EXERCISE REQUIREMENTS - What do the lines say, reproduced word for word, from the first of the entries below through the line bearing "time derivatives of"?

(DATA FOR THIS TASK Opens)

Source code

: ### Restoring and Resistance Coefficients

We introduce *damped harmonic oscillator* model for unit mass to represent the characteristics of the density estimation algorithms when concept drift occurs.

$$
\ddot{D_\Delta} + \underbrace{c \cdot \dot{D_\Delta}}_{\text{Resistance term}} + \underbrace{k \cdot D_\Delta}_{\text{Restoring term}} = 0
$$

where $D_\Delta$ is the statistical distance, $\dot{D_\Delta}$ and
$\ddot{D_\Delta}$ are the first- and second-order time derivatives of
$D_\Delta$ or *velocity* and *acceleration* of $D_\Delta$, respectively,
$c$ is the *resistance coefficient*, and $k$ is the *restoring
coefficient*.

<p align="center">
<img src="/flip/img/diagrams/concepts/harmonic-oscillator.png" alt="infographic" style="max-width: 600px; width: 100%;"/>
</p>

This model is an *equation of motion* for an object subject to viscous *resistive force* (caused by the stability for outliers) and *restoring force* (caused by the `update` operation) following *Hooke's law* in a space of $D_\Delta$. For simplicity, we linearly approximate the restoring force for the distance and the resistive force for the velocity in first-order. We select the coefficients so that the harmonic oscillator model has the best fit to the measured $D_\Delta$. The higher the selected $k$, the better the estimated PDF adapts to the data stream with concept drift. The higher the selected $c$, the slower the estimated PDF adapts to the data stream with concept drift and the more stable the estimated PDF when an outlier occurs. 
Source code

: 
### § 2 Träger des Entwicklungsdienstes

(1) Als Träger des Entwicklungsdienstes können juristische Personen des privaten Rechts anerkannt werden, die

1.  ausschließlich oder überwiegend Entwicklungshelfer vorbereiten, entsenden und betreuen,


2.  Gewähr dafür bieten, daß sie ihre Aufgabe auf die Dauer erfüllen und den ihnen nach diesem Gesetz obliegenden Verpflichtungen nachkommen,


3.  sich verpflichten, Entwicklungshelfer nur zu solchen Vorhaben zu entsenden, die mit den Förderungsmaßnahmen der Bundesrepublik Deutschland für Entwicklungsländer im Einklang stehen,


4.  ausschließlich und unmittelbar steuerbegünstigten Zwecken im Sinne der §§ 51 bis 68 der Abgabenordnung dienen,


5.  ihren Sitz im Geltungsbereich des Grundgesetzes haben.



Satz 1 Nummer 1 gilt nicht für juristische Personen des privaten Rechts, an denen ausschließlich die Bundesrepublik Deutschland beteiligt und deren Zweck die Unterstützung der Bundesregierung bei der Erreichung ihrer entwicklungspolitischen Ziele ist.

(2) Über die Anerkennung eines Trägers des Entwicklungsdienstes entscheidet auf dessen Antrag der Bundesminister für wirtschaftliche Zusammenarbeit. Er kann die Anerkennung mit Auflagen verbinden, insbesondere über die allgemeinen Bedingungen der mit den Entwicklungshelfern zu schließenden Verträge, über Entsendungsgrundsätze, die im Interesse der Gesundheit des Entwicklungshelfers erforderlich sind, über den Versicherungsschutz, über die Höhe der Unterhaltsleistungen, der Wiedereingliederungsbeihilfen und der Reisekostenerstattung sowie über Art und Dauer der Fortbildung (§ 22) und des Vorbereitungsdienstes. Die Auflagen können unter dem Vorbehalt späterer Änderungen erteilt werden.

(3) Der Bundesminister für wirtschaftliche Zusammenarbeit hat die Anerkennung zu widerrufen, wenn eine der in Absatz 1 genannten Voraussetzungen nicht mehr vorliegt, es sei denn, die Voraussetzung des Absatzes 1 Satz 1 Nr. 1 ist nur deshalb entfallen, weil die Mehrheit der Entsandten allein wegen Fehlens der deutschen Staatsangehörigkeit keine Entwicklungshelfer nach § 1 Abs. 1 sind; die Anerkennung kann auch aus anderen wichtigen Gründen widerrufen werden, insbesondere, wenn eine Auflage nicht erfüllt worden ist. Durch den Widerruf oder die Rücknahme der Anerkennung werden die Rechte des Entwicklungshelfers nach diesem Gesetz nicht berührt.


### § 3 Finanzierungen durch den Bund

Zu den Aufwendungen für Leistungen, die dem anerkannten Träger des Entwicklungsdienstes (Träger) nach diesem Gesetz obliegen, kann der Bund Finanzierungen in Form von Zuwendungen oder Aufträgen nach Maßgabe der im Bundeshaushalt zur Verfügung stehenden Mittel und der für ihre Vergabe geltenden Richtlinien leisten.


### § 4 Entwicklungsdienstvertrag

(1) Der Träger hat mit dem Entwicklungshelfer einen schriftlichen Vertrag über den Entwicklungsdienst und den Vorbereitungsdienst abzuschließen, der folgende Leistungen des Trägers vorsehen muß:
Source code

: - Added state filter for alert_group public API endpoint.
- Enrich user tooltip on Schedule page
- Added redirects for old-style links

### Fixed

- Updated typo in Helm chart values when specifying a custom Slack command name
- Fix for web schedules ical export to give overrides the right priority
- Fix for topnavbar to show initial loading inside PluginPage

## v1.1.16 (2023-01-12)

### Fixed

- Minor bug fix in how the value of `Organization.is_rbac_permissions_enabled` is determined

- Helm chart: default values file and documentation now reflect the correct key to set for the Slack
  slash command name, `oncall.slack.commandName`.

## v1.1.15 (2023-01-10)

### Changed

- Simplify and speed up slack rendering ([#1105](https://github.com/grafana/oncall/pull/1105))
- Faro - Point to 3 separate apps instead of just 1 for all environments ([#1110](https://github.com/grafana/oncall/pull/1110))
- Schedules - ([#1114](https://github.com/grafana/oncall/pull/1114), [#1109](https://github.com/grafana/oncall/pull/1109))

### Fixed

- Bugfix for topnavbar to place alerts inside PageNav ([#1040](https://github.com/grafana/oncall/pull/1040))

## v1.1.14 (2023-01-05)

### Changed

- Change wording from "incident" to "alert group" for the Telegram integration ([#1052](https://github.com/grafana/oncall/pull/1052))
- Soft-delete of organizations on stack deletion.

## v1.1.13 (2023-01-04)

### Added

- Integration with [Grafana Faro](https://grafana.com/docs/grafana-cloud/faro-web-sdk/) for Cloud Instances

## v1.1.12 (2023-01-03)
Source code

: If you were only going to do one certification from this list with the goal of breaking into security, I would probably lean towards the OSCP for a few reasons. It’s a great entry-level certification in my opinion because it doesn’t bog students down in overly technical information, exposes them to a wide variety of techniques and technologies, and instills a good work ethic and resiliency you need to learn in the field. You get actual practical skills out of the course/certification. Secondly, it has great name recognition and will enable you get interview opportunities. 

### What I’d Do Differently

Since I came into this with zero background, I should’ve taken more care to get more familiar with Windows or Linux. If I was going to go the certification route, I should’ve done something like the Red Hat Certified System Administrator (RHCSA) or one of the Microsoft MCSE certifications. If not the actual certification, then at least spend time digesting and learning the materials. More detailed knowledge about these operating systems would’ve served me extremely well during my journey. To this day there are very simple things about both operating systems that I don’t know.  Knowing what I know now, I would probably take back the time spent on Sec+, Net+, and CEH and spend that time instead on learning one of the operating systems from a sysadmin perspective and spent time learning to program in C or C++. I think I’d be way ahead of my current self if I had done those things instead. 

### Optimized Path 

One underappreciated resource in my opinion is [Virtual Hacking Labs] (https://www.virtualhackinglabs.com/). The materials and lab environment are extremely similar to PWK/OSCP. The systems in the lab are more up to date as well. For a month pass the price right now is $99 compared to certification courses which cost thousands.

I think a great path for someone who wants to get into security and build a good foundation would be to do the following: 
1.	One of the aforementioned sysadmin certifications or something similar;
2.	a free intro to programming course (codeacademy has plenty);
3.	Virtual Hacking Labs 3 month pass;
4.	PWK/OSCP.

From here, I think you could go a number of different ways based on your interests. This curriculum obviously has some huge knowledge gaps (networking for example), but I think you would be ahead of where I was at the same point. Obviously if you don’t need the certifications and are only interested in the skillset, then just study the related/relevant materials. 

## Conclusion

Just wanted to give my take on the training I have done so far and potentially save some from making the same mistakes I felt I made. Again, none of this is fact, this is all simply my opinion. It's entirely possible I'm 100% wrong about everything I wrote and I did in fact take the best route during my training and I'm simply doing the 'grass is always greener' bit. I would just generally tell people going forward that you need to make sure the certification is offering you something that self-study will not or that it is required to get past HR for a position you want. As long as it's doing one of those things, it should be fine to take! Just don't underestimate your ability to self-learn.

(DATA FOR THIS TASK Closes)

SOLUTION TO THE PROBLEM -
Source code

: ### Restoring and Resistance Coefficients

We introduce *damped harmonic oscillator* model for unit mass to represent the characteristics of the density estimation algorithms when concept drift occurs.

$$
\ddot{D_\Delta} + \underbrace{c \cdot \dot{D_\Delta}}_{\text{Resistance term}} + \underbrace{k \cdot D_\Delta}_{\text{Restoring term}} = 0
$$

where $D_\Delta$ is the statistical distance, $\dot{D_\Delta}$ and
$\ddot{D_\Delta}$ are the first- and second-order time derivatives of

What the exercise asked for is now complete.